Yesterday I spent more than 10 hours traveling with three connecting flights and almost no sleep, only to find that there was no bag for me when I arrived at my home destination. Maybe this has happened to you before, maybe not, but perhaps you can still sympathize with that feeling of “….oh no….” as a laundry list of lost items floods through your mind. (Particularly my iPhone 5 chargers, both of them, which as we know are not cheap!)
I needed answers and I wanted them NOW. I waited at the airline check-in desk for 20 minutes before I had to track someone down and request help myself. Now, I work in customer service. I know what it feels like on the other side of that desk. I remembered to check my attitude and frustration and treat the woman like a human. I do not think it is conceited to say that God has definitely graced me with a very keen sense understanding and patience. It’s certainly not my doing! Even this morning when I realized I’ve lost all my laptop and underwear and makeup, I don’t despair.
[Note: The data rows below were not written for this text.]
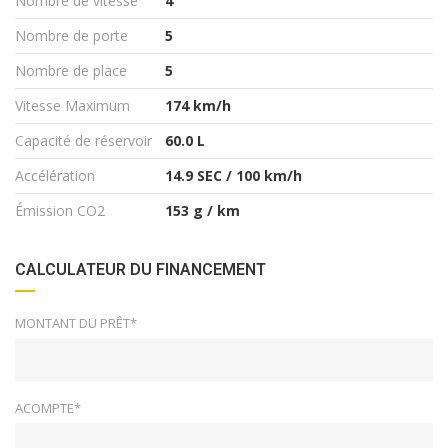
Nombre de vitesse
4
Nombre de porte
5
Nombre de place
5
Vitesse Maximum
174 km/h
Capacité de réservoir
60.0 L
Accélération
14.9 SEC / 100 km/h
Émission CO2
153 g / km
CALCULATEUR DU FINANCEMENT
MONTANT DU PRÊT*
ACOMPTE*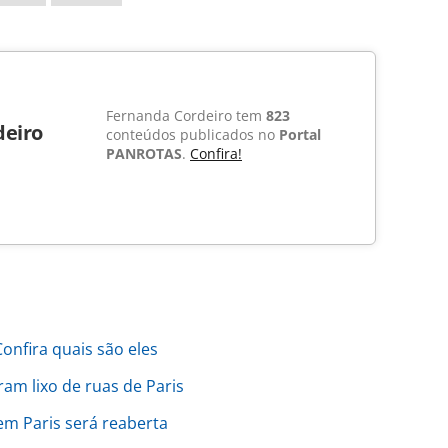
Fernanda Cordeiro tem
823
deiro
conteúdos publicados no
Portal
PANROTAS
.
Confira!
onfira quais são eles
am lixo de ruas de Paris
em Paris será reaberta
I am rightly upset about it but I don’t feel terrible. Thanks be to God that something worse didn’t happen like ME getting lost or dying in a plane crash. (An unavoidable thought every time I fly)
Still, as a natural product of our American culture in 2013 I mourn the loss of material things and use this experience to grow closer to Jesus whom I can never lose, because he will never let me become lost. No airport or love of possessions or any amount of frustration can separate me from his love or his grasp on me. And that’s what I gained by losing my bag.